Time to Pay the Rent

by John Petkovik
Cleveland Live

May 18, 1999

"The frenzy before the crash." On Wall Street, the saying refers to how bull markets, overtaken by excess and panic buying, always rise to unsustainable levels before taking a swift dive.

Well, the saying applies to cultural trends, also. Just look at "Rent," Jonathon Larson's Tony- and Pulitzer Prize-winning Broadway musical. Based on Puccini's opera "La Boheme," "Rent" follows society's disenfranchised as they struggle to survive and make rent in Manhattan's Lower East Side. In other words, what happens when a junkie, a drag queen, a struggling filmmaker, a street urchin and a down-and-out musician confront AIDS, poverty and despair? In "Rent," the answer is simple: They celebrate one another with a song, a dance and a hug. That's where "Rent" achieves its "frenzy": It takes 1990s victim culture to its most extreme. The musical not only celebrates its cast as victims, it also glorifies the grunge culture in which they reside. The set connotes urban blight, but is full of MTV chic: bright lights, steel girders, dark alleys. The characters are dressed down, but fashionably so. And the score, which sounds like a garage band covering Meat Loaf's "Bat Out of Hell" album, is more hummable than it is harrowing.
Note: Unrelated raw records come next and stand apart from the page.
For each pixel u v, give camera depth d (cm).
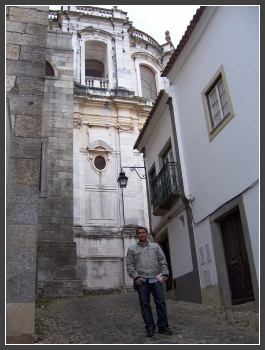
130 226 1714
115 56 2184
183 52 948
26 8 683
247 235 655
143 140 1311
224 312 672
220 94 802
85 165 1822
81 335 552
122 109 2000
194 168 901
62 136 1412
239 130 701
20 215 521
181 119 994
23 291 479
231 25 738
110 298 1061
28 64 639
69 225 1273
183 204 937
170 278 1068
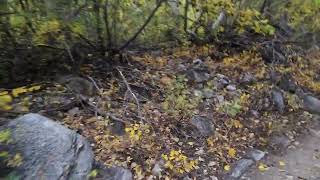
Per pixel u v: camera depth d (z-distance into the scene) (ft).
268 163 22.21
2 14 19.42
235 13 30.27
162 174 19.16
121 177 18.07
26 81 21.90
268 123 25.53
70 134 17.03
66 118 20.49
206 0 29.81
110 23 24.44
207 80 26.99
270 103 27.35
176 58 28.99
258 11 31.50
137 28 26.27
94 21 23.50
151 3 26.45
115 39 24.94
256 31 29.76
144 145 20.16
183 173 19.69
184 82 25.89
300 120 27.14
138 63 26.63
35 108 20.27
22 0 20.44
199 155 21.08
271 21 33.88
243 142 23.32
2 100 16.72
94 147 19.29
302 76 32.83
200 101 24.70
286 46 35.04
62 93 21.72
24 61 21.70
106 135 20.04
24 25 20.68
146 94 23.94
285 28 35.32
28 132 16.33
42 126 16.66
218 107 24.73
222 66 29.14
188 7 30.76
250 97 26.94
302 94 30.17
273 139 24.44
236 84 27.81
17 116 18.28
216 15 31.17
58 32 21.29
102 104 21.98
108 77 24.39
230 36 32.24
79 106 21.63
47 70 22.81
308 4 32.89
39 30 20.81
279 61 32.83
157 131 21.45
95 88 22.97
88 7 22.56
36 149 15.98
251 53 32.04
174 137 21.58
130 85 24.07
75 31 22.09
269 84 28.94
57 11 20.71
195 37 31.65
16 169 15.38
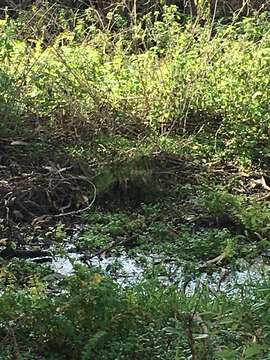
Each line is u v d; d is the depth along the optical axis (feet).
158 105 30.25
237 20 42.55
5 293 15.43
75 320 14.58
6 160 27.25
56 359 14.21
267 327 15.12
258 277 18.98
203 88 30.99
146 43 38.22
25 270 18.97
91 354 14.11
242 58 31.22
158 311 15.57
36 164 27.17
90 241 21.59
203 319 15.58
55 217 23.82
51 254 20.94
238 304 16.21
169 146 28.35
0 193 24.52
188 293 17.93
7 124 28.60
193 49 32.12
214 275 19.54
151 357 14.20
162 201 25.05
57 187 25.11
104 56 32.63
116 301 14.62
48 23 33.37
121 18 34.42
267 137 29.78
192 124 31.40
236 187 26.66
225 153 28.84
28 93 29.48
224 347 13.82
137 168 26.11
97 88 30.14
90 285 14.65
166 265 20.21
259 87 30.53
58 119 29.50
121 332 14.78
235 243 20.80
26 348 14.34
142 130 29.91
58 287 15.88
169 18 33.06
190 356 13.83
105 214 24.23
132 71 30.89
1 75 28.22
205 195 25.30
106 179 25.30
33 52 31.94
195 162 27.84
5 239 21.61
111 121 29.55
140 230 22.74
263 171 28.12
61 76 29.14
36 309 14.42
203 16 34.22
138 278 19.12
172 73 30.60
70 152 27.48
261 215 22.67
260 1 42.75
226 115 30.89
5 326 14.64
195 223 23.40
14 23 31.73
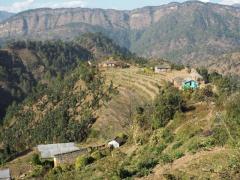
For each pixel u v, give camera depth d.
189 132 49.38
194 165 34.44
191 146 40.81
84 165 67.88
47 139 144.75
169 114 64.44
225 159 32.94
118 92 149.00
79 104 156.38
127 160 54.28
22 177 84.69
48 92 191.00
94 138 126.44
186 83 117.75
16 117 186.50
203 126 49.28
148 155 49.69
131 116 126.50
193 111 62.59
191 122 54.03
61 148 99.62
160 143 52.47
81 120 139.62
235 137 36.03
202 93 80.75
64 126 144.12
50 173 71.12
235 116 37.50
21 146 153.50
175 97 68.81
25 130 164.50
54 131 143.75
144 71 170.50
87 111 146.38
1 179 83.31
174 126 58.56
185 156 39.00
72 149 96.50
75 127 134.62
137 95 142.50
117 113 135.62
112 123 130.75
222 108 49.22
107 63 190.00
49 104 176.50
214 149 37.41
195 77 132.62
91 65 194.12
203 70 149.12
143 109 90.81
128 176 40.75
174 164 37.66
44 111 172.50
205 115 55.59
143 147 57.09
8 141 163.50
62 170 70.50
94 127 131.62
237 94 40.25
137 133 72.44
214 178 30.33
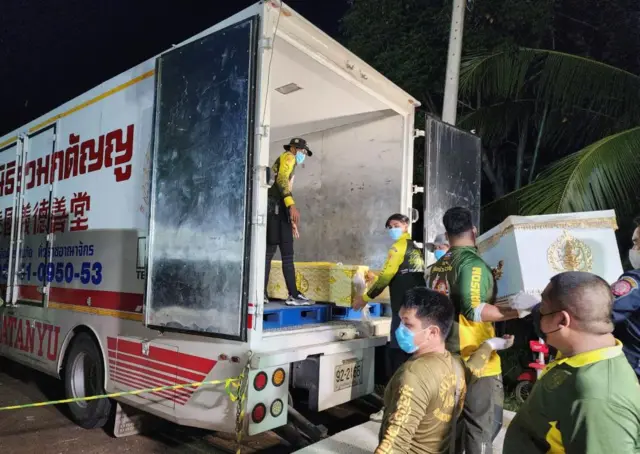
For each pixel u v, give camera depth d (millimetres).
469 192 4676
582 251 2490
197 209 2902
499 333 5598
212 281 2795
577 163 4805
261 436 4031
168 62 3186
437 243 3498
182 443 3854
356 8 7926
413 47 7125
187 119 3023
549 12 6516
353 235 4730
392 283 3318
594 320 1420
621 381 1344
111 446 3740
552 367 1506
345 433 3166
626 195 4953
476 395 2293
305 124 4883
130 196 3543
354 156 4773
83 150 4129
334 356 3256
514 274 2555
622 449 1279
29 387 5492
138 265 3402
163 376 3105
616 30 6934
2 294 5410
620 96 5613
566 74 5738
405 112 4426
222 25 3057
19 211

That's what makes "Rent" such a '90s phenomenon. Unlike '80s escapist entertainment, which tempted the bored middle class with fantasies of cars, money, sex and status, "Rent" promises a fun-filled, virtual walk on the wild side: It's sexy, grunge-chic without the side effects. And while this is by no means a new trick - after all, grunge rock, heroin chic and "Pulp Fiction" all worked off of the same premise - "Rent" takes grunge-as-escapism to a new, sugary extreme.